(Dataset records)

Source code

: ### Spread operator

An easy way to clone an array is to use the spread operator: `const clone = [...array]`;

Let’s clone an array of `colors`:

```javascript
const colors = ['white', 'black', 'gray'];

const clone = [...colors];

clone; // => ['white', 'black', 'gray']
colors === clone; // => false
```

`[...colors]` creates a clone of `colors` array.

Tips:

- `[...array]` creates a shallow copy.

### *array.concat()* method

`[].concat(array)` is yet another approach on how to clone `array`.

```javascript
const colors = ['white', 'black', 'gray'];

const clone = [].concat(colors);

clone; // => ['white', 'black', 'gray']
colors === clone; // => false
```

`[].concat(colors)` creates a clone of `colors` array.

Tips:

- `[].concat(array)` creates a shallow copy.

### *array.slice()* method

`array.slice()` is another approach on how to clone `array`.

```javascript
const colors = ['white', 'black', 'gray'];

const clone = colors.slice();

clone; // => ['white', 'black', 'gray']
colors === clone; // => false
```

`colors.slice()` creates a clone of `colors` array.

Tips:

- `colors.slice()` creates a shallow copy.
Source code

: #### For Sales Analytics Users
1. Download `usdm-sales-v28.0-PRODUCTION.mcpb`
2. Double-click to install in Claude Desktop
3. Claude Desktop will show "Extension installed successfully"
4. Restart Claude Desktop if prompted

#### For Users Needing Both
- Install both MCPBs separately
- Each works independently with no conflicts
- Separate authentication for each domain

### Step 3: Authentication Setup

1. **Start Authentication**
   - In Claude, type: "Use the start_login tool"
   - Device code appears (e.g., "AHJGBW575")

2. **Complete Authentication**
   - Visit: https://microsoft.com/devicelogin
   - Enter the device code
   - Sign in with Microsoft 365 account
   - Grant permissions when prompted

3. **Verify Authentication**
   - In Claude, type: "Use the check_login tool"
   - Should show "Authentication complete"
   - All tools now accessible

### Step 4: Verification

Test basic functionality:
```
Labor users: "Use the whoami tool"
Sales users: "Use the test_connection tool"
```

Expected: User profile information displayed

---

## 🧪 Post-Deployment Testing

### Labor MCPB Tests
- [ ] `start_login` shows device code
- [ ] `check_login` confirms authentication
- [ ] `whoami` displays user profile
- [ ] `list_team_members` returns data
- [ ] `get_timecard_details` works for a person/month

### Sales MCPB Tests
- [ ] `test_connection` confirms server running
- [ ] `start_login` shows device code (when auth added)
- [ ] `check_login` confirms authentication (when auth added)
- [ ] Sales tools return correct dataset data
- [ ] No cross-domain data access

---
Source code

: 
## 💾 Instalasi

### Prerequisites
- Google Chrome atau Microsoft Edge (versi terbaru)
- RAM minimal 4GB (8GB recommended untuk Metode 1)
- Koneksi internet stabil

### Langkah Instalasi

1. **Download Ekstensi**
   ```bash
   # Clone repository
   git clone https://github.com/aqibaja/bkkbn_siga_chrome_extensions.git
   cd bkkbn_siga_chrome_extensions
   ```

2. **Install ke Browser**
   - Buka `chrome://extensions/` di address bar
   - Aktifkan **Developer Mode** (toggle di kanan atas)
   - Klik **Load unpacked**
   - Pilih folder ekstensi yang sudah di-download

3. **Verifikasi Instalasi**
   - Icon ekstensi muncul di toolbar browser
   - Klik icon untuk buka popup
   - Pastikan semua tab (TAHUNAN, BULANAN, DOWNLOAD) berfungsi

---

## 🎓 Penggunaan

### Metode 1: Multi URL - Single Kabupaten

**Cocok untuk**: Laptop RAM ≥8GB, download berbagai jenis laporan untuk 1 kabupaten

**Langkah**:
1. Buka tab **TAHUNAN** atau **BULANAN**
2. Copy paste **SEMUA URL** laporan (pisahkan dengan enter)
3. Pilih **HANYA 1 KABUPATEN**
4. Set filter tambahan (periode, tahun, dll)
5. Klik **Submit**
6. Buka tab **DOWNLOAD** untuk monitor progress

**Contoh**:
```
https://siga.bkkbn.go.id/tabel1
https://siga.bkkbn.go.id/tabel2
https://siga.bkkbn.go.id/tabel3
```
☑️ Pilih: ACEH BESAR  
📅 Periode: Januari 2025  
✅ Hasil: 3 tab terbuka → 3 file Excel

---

_About this task_.
Reply with the count alone: how many lines of the records contain the string "confirms"?

_Result of this task_.
3